Use .ragged_rank to inspect hierarchy
Can still use many standard ops like indexing, slicing
Great for tokenized text or nested lists

8.3 Sparse Tensors – For Efficiency in Mostly-Zero Data¶

Use Case:¶

When most values in a tensor are zero, storing all of them is wasteful. Use tf.SparseTensor to store just the non-zeros.

✅ Code:

st = tf.sparse.SparseTensor(
    indices=[[0, 1], [1, 0]],
    values=[10, 20],
    dense_shape=[3, 3]
)

dense = tf.sparse.to_dense(st)
print(dense)

Key Features:¶

Saves memory for large sparse data (e.g. recommender systems, one-hot vectors)
Can convert to/from dense tensors
Used heavily in embedding lookup and graph data

8.4 String Tensors – For Text Data¶

Use Case:¶

NLP often starts with raw strings—TensorFlow supports them natively.

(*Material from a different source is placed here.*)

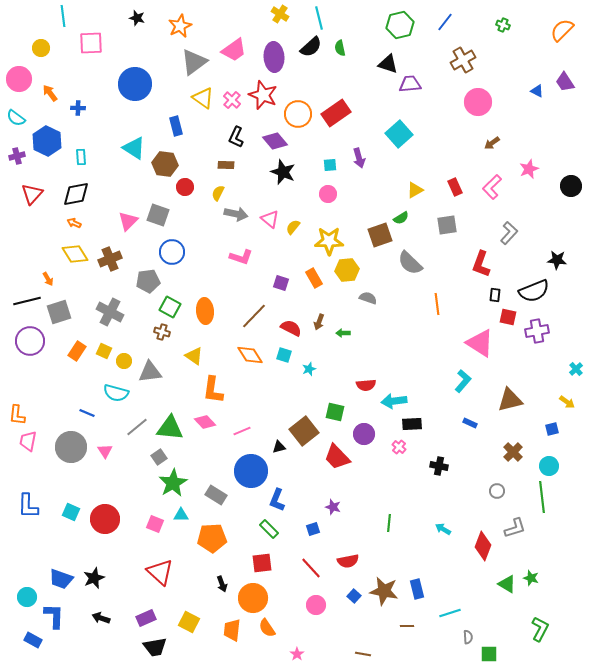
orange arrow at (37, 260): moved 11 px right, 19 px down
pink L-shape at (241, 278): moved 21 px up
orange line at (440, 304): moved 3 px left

str_tensor = tf.constant(["Tensor", "Flow", "Rocks"])
print(str_tensor)
print(tf.strings.length(str_tensor))       # Character length
print(tf.strings.upper(str_tensor))        # Uppercase conversion
print(tf.strings.join([str_tensor, "!"]))  # Add exclamations

Key Features:¶

Native support for Unicode
Integrates with tf.strings, tf.text, and TextVectorization
First step before tokenization

8.5 Summary¶

Ragged tensors store data with uneven lengths (e.g. variable-length sentences).
Sparse tensors store only non-zero elements—ideal for memory efficiency.
String tensors enable natural language input processing natively.
These types unlock real-world workflows where structure is messy or incomplete.

“Not all data fits in neat boxes. TensorFlow still makes it work.”